◆ AIM OF THE TASK:
Restating the data word for word is all that is required.

(Stored items)

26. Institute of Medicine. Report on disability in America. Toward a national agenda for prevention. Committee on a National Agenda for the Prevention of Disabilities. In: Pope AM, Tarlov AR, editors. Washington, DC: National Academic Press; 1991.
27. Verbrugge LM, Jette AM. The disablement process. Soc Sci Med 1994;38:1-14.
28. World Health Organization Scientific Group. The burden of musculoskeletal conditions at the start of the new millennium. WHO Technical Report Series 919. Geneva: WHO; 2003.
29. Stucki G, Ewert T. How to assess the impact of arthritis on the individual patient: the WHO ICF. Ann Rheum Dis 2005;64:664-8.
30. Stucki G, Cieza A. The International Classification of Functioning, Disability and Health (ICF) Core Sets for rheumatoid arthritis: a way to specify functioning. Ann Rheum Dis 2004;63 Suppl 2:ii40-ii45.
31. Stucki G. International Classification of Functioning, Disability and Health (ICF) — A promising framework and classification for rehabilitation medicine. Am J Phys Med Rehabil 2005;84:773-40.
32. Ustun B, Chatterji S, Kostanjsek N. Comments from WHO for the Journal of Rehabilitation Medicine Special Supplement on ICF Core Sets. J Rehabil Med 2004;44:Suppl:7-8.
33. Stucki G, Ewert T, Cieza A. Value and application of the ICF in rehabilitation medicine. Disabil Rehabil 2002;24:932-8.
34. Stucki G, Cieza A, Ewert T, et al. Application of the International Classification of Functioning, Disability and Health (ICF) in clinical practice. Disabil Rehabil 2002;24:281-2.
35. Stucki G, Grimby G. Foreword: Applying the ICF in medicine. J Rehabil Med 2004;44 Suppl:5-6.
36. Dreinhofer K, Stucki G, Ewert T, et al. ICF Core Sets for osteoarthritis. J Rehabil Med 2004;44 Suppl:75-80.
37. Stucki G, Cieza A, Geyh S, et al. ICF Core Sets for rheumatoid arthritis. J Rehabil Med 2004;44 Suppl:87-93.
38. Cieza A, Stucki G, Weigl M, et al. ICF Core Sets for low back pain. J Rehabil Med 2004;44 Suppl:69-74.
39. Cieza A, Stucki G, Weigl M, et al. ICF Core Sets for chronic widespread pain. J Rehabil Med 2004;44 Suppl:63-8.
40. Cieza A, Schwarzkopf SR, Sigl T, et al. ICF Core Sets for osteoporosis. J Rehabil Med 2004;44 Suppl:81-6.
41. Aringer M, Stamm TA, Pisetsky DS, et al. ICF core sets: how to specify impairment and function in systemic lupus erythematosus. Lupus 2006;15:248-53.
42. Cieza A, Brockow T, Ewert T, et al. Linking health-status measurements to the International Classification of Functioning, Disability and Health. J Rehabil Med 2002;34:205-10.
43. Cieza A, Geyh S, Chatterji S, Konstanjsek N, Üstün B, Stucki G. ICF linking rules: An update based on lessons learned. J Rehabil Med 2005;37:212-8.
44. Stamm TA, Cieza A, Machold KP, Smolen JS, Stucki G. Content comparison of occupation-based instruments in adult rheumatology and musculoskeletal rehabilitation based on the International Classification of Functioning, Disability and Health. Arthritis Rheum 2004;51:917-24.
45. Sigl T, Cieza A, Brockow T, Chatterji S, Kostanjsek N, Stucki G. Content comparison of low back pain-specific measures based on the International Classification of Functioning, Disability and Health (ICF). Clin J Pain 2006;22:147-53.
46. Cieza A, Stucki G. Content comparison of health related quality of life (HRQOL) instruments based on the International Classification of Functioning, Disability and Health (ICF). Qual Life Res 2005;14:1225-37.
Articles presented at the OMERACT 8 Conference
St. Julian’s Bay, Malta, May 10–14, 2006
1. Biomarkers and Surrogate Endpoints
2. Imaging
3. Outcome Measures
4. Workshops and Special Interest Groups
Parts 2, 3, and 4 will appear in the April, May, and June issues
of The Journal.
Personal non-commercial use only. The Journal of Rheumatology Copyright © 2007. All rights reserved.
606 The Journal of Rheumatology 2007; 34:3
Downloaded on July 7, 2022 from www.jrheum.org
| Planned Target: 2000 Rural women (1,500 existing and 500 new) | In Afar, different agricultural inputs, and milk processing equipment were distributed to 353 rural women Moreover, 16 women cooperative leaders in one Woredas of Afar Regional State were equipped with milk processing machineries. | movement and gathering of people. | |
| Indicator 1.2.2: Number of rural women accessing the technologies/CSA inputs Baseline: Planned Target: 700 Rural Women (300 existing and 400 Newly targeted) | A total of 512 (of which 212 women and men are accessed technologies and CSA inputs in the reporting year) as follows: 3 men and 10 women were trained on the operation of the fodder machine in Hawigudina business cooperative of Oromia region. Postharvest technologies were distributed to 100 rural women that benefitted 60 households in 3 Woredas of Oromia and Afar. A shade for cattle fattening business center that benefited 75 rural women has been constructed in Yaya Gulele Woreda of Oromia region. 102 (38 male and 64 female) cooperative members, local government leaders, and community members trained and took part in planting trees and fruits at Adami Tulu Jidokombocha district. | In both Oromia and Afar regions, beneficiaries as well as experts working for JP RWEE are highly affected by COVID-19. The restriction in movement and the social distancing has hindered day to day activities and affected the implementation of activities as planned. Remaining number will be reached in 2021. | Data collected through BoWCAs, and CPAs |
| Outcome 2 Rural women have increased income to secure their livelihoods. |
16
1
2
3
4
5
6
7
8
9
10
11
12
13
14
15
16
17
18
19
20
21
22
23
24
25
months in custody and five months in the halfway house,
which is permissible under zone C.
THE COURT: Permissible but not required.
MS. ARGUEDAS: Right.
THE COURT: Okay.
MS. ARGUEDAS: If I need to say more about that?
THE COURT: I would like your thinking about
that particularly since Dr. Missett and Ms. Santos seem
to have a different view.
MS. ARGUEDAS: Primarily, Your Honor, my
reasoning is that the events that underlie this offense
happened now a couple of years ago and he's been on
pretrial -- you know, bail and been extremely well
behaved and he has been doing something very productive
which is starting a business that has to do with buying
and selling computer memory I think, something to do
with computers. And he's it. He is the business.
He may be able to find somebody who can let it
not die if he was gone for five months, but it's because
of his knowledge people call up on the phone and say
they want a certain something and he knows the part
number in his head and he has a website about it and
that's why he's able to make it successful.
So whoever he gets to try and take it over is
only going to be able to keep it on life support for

◆ REPLY:
26. Institute of Medicine. Report on disability in America. Toward a national agenda for prevention. Committee on a National Agenda for the Prevention of Disabilities. In: Pope AM, Tarlov AR, editors. Washington, DC: National Academic Press; 1991.
27. Verbrugge LM, Jette AM. The disablement process. Soc Sci Med 1994;38:1-14.
28. World Health Organization Scientific Group. The burden of musculoskeletal conditions at the start of the new millennium. WHO Technical Report Series 919. Geneva: WHO; 2003.
29. Stucki G, Ewert T. How to assess the impact of arthritis on the individual patient: the WHO ICF. Ann Rheum Dis 2005;64:664-8.
30. Stucki G, Cieza A. The International Classification of Functioning, Disability and Health (ICF) Core Sets for rheumatoid arthritis: a way to specify functioning. Ann Rheum Dis 2004;63 Suppl 2:ii40-ii45.
31. Stucki G. International Classification of Functioning, Disability and Health (ICF) — A promising framework and classification for rehabilitation medicine. Am J Phys Med Rehabil 2005;84:773-40.
32. Ustun B, Chatterji S, Kostanjsek N. Comments from WHO for the Journal of Rehabilitation Medicine Special Supplement on ICF Core Sets. J Rehabil Med 2004;44:Suppl:7-8.
33. Stucki G, Ewert T, Cieza A. Value and application of the ICF in rehabilitation medicine. Disabil Rehabil 2002;24:932-8.
34. Stucki G, Cieza A, Ewert T, et al. Application of the International Classification of Functioning, Disability and Health (ICF) in clinical practice. Disabil Rehabil 2002;24:281-2.
35. Stucki G, Grimby G. Foreword: Applying the ICF in medicine. J Rehabil Med 2004;44 Suppl:5-6.
36. Dreinhofer K, Stucki G, Ewert T, et al. ICF Core Sets for osteoarthritis. J Rehabil Med 2004;44 Suppl:75-80.
37. Stucki G, Cieza A, Geyh S, et al. ICF Core Sets for rheumatoid arthritis. J Rehabil Med 2004;44 Suppl:87-93.
38. Cieza A, Stucki G, Weigl M, et al. ICF Core Sets for low back pain. J Rehabil Med 2004;44 Suppl:69-74.
39. Cieza A, Stucki G, Weigl M, et al. ICF Core Sets for chronic widespread pain. J Rehabil Med 2004;44 Suppl:63-8.
40. Cieza A, Schwarzkopf SR, Sigl T, et al. ICF Core Sets for osteoporosis. J Rehabil Med 2004;44 Suppl:81-6.
41. Aringer M, Stamm TA, Pisetsky DS, et al. ICF core sets: how to specify impairment and function in systemic lupus erythematosus. Lupus 2006;15:248-53.
42. Cieza A, Brockow T, Ewert T, et al. Linking health-status measurements to the International Classification of Functioning, Disability and Health. J Rehabil Med 2002;34:205-10.
43. Cieza A, Geyh S, Chatterji S, Konstanjsek N, Üstün B, Stucki G. ICF linking rules: An update based on lessons learned. J Rehabil Med 2005;37:212-8.
44. Stamm TA, Cieza A, Machold KP, Smolen JS, Stucki G. Content comparison of occupation-based instruments in adult rheumatology and musculoskeletal rehabilitation based on the International Classification of Functioning, Disability and Health. Arthritis Rheum 2004;51:917-24.
45. Sigl T, Cieza A, Brockow T, Chatterji S, Kostanjsek N, Stucki G. Content comparison of low back pain-specific measures based on the International Classification of Functioning, Disability and Health (ICF). Clin J Pain 2006;22:147-53.
46. Cieza A, Stucki G. Content comparison of health related quality of life (HRQOL) instruments based on the International Classification of Functioning, Disability and Health (ICF). Qual Life Res 2005;14:1225-37.
Articles presented at the OMERACT 8 Conference
St. Julian’s Bay, Malta, May 10–14, 2006
1. Biomarkers and Surrogate Endpoints
2. Imaging
3. Outcome Measures
4. Workshops and Special Interest Groups
Parts 2, 3, and 4 will appear in the April, May, and June issues
of The Journal.
Personal non-commercial use only. The Journal of Rheumatology Copyright © 2007. All rights reserved.
606 The Journal of Rheumatology 2007; 34:3
Downloaded on July 7, 2022 from www.jrheum.org
| Planned Target: 2000 Rural women (1,500 existing and 500 new) | In Afar, different agricultural inputs, and milk processing equipment were distributed to 353 rural women Moreover, 16 women cooperative leaders in one Woredas of Afar Regional State were equipped with milk processing machineries. | movement and gathering of people. | |
| Indicator 1.2.2: Number of rural women accessing the technologies/CSA inputs Baseline: Planned Target: 700 Rural Women (300 existing and 400 Newly targeted) | A total of 512 (of which 212 women and men are accessed technologies and CSA inputs in the reporting year) as follows: 3 men and 10 women were trained on the operation of the fodder machine in Hawigudina business cooperative of Oromia region. Postharvest technologies were distributed to 100 rural women that benefitted 60 households in 3 Woredas of Oromia and Afar. A shade for cattle fattening business center that benefited 75 rural women has been constructed in Yaya Gulele Woreda of Oromia region. 102 (38 male and 64 female) cooperative members, local government leaders, and community members trained and took part in planting trees and fruits at Adami Tulu Jidokombocha district. | In both Oromia and Afar regions, beneficiaries as well as experts working for JP RWEE are highly affected by COVID-19. The restriction in movement and the social distancing has hindered day to day activities and affected the implementation of activities as planned. Remaining number will be reached in 2021. | Data collected through BoWCAs, and CPAs |
| Outcome 2 Rural women have increased income to secure their livelihoods. |
16
1
2
3
4
5
6
7
8
9
10
11
12
13
14
15
16
17
18
19
20
21
22
23
24
25
months in custody and five months in the halfway house,
which is permissible under zone C.
THE COURT: Permissible but not required.
MS. ARGUEDAS: Right.
THE COURT: Okay.
MS. ARGUEDAS: If I need to say more about that?
THE COURT: I would like your thinking about
that particularly since Dr. Missett and Ms. Santos seem
to have a different view.
MS. ARGUEDAS: Primarily, Your Honor, my
reasoning is that the events that underlie this offense
happened now a couple of years ago and he's been on
pretrial -- you know, bail and been extremely well
behaved and he has been doing something very productive
which is starting a business that has to do with buying
and selling computer memory I think, something to do
with computers. And he's it. He is the business.
He may be able to find somebody who can let it
not die if he was gone for five months, but it's because
of his knowledge people call up on the phone and say
they want a certain something and he knows the part
number in his head and he has a website about it and
that's why he's able to make it successful.
So whoever he gets to try and take it over is
only going to be able to keep it on life support for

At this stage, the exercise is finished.